▶ [Collected data]
=== Section Start ===
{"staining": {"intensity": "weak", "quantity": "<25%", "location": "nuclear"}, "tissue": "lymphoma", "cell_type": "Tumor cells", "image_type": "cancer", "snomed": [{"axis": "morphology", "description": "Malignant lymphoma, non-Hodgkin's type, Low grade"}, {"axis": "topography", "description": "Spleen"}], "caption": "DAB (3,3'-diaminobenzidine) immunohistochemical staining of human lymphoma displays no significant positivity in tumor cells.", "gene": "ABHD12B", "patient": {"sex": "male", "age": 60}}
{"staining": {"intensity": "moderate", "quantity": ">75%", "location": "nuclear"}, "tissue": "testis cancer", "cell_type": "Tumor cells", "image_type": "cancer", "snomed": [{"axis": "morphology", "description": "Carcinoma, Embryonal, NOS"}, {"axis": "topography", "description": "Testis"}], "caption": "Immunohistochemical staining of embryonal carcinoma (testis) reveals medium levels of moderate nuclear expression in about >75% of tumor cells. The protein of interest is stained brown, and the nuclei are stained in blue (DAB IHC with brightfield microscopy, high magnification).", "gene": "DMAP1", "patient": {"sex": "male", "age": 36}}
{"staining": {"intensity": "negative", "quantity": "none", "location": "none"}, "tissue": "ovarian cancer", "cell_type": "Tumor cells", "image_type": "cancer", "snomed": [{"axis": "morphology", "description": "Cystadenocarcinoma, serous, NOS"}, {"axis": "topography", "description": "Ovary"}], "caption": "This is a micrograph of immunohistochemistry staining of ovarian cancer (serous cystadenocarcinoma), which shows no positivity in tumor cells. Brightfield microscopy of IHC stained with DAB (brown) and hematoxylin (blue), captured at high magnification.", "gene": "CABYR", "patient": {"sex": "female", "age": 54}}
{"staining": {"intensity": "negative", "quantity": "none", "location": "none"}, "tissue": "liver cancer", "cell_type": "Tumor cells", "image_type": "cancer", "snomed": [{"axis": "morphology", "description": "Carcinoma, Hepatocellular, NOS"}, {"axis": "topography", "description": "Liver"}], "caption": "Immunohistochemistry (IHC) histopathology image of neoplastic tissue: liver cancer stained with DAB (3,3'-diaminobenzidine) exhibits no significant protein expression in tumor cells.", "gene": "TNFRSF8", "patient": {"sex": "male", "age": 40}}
=== Section End ===
Could you copy the listing above word for word?

▶ [Exercise response]
{"staining": {"intensity": "weak", "quantity": "<25%", "location": "nuclear"}, "tissue": "lymphoma", "cell_type": "Tumor cells", "image_type": "cancer", "snomed": [{"axis": "morphology", "description": "Malignant lymphoma, non-Hodgkin's type, Low grade"}, {"axis": "topography", "description": "Spleen"}], "caption": "DAB (3,3'-diaminobenzidine) immunohistochemical staining of human lymphoma displays no significant positivity in tumor cells.", "gene": "ABHD12B", "patient": {"sex": "male", "age": 60}}
{"staining": {"intensity": "moderate", "quantity": ">75%", "location": "nuclear"}, "tissue": "testis cancer", "cell_type": "Tumor cells", "image_type": "cancer", "snomed": [{"axis": "morphology", "description": "Carcinoma, Embryonal, NOS"}, {"axis": "topography", "description": "Testis"}], "caption": "Immunohistochemical staining of embryonal carcinoma (testis) reveals medium levels of moderate nuclear expression in about >75% of tumor cells. The protein of interest is stained brown, and the nuclei are stained in blue (DAB IHC with brightfield microscopy, high magnification).", "gene": "DMAP1", "patient": {"sex": "male", "age": 36}}
{"staining": {"intensity": "negative", "quantity": "none", "location": "none"}, "tissue": "ovarian cancer", "cell_type": "Tumor cells", "image_type": "cancer", "snomed": [{"axis": "morphology", "description": "Cystadenocarcinoma, serous, NOS"}, {"axis": "topography", "description": "Ovary"}], "caption": "This is a micrograph of immunohistochemistry staining of ovarian cancer (serous cystadenocarcinoma), which shows no positivity in tumor cells. Brightfield microscopy of IHC stained with DAB (brown) and hematoxylin (blue), captured at high magnification.", "gene": "CABYR", "patient": {"sex": "female", "age": 54}}
{"staining": {"intensity": "negative", "quantity": "none", "location": "none"}, "tissue": "liver cancer", "cell_type": "Tumor cells", "image_type": "cancer", "snomed": [{"axis": "morphology", "description": "Carcinoma, Hepatocellular, NOS"}, {"axis": "topography", "description": "Liver"}], "caption": "Immunohistochemistry (IHC) histopathology image of neoplastic tissue: liver cancer stained with DAB (3,3'-diaminobenzidine) exhibits no significant protein expression in tumor cells.", "gene": "TNFRSF8", "patient": {"sex": "male", "age": 40}}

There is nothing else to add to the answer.